According to the present invention, the distributed systems can be controlled at low cost without additional special apparatus.

Claims

1. A distributed system comprising plural nodes being connected to each other via a network,

wherein each of the nodes comprises:

a fault-monitoring section for monitoring a fault in other nodes;

a transmission and reception section for transmitting and receiving data to detect the fault in other nodes via the network;

and

a fault-identification section for identifying which node has the fault based on the data, and

wherein the fault-monitoring section uses plural communication cycles as a monitoring period, the plural communication cycles being synchronized between the nodes.

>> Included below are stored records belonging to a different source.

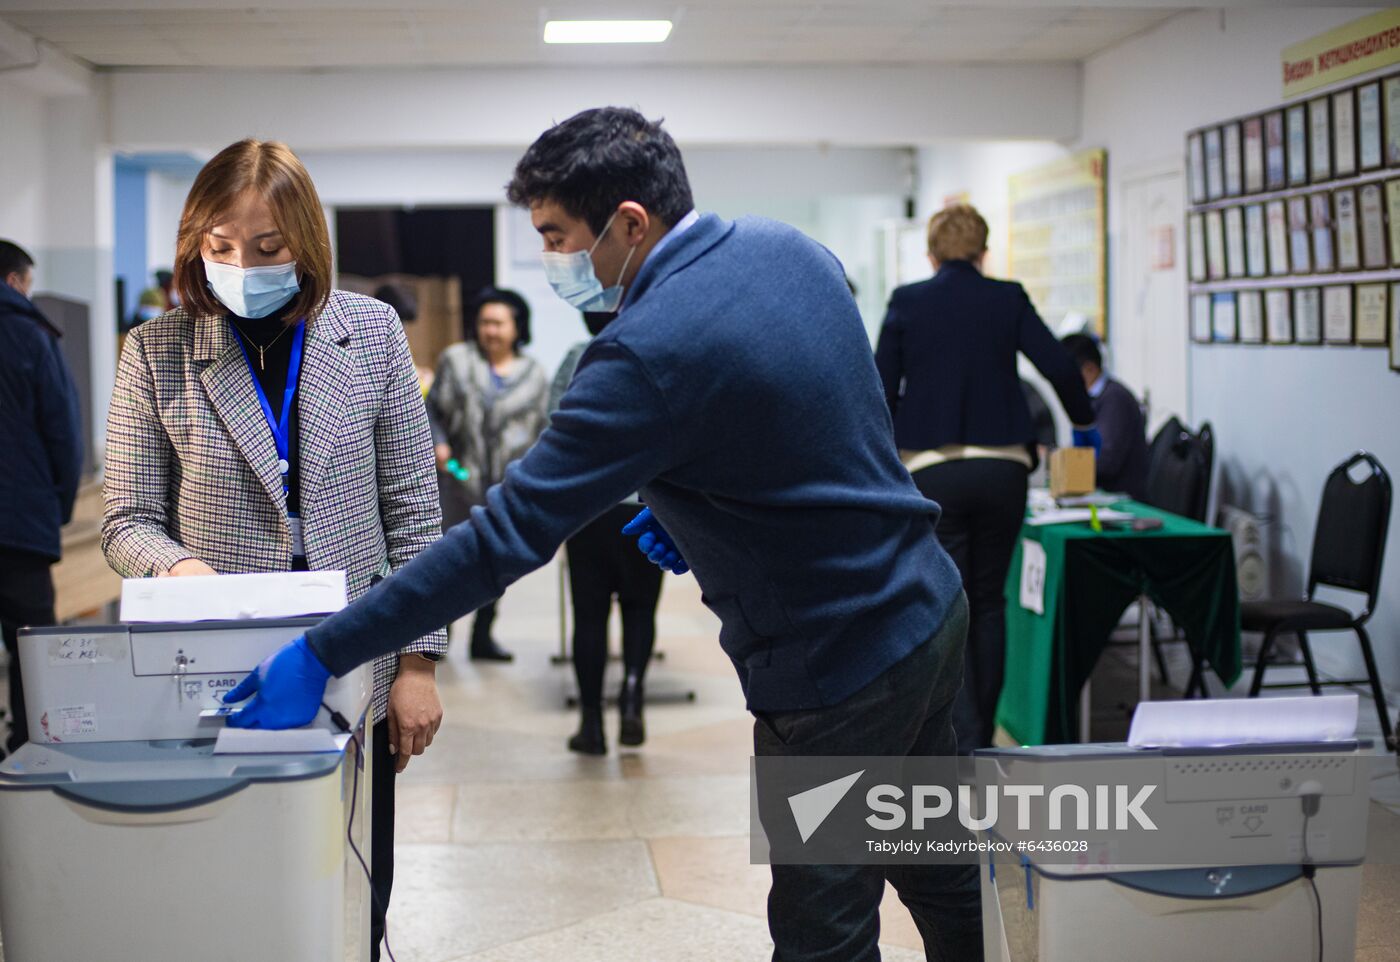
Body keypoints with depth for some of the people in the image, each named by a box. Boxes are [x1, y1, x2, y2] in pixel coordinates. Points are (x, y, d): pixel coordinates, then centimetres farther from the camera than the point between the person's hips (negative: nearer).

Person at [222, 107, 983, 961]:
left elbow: (510, 532, -27)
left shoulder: (651, 351, -26)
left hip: (837, 672, -8)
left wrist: (323, 656, -22)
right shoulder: (791, 248, -1)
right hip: (934, 605, 8)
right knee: (939, 875, 23)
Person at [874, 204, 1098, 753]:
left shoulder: (907, 302, 0)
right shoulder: (1008, 300, 2)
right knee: (988, 604, 14)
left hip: (931, 471, -2)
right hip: (1001, 468, 2)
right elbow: (1058, 367, -4)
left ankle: (963, 743, -11)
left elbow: (882, 390, 1)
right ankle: (982, 741, 21)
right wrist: (1083, 422, 15)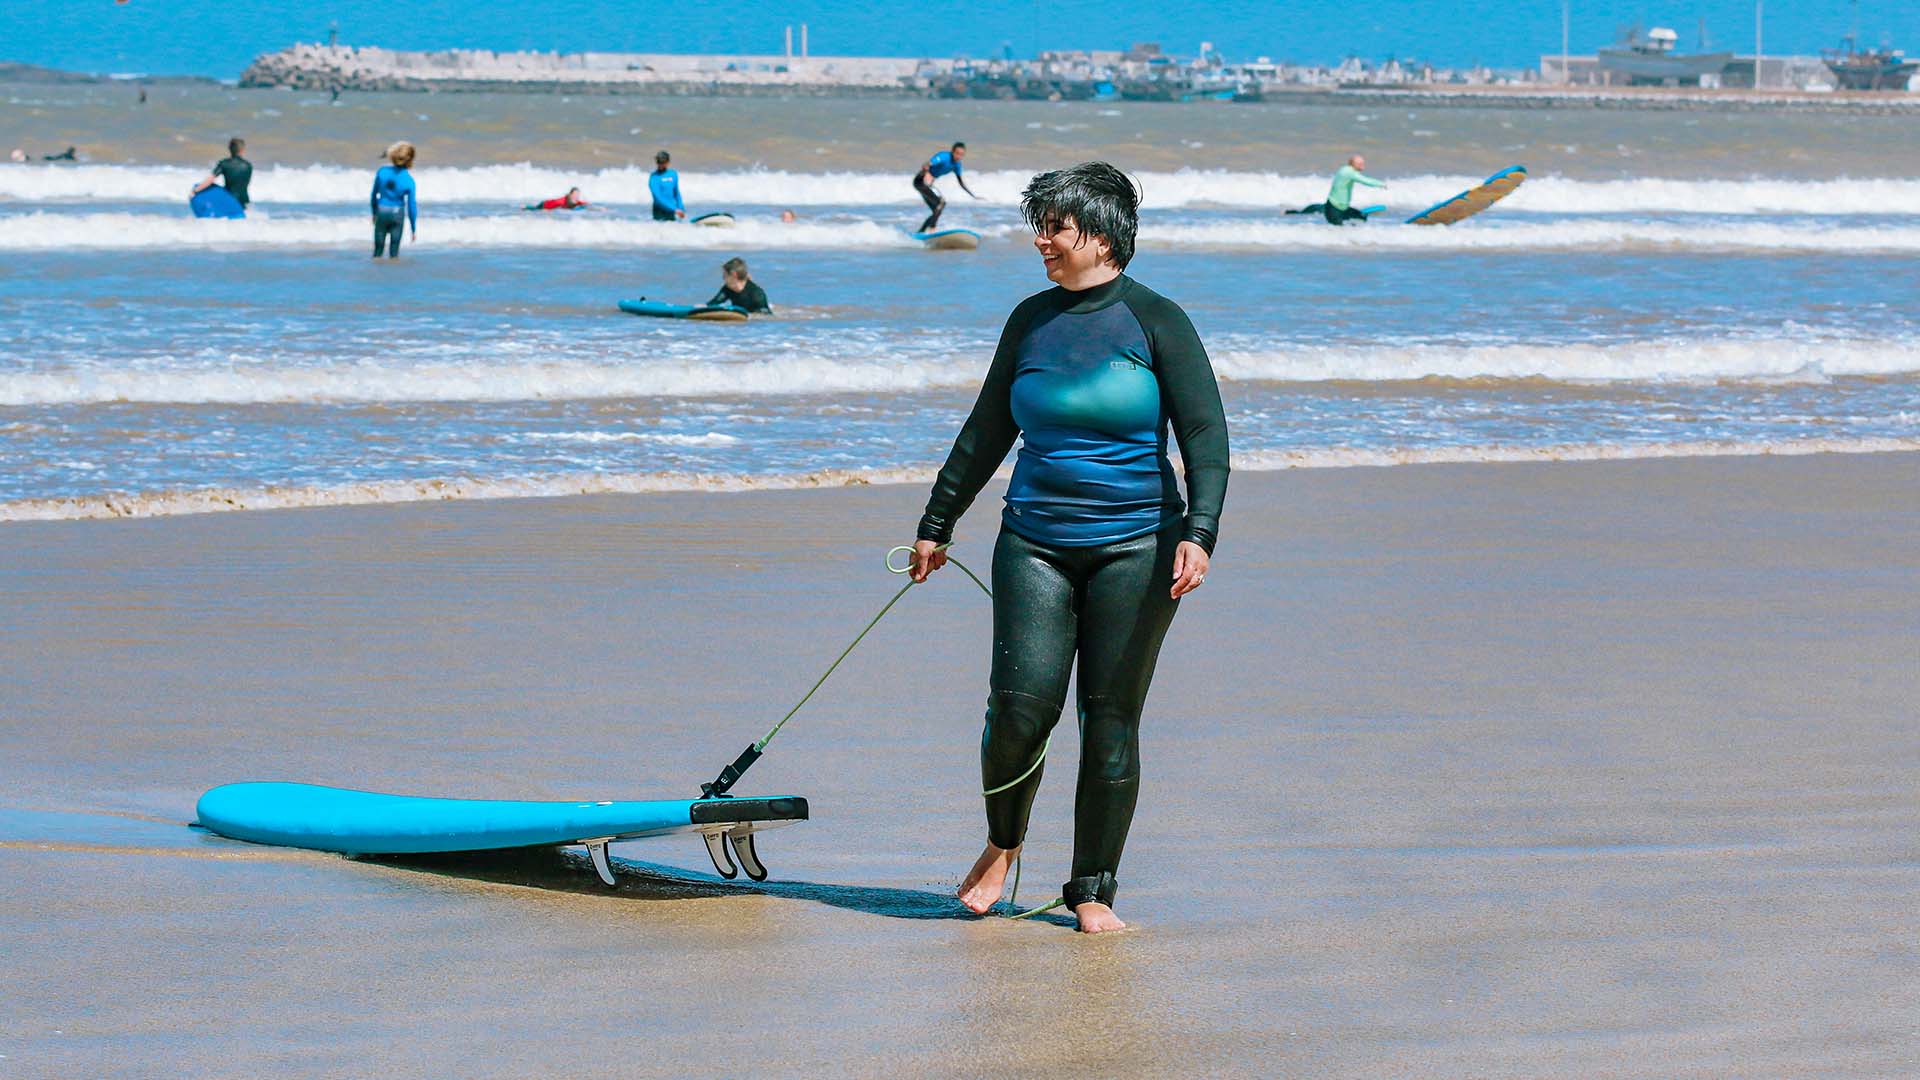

2. The distributed system according to claim 1,

wherein the transmission and reception section includes a monitoring result from the fault-monitoring section in transmission and reception data and distributes transmission and reception of the data into a next monitoring period that is a next period of when the monitoring result is obtained.

3. The distributed system according to claim 1,

wherein the fault-identification section distributes fault identification into a next monitoring period that is a next period of when the monitoring result is obtained by the fault-monitoring section, the monitoring result being included in the data.

4. The distributed system according to claim 1,

wherein the fault-monitoring section, while the distributed system is in operation, changes the monitoring period for each node to be monitored.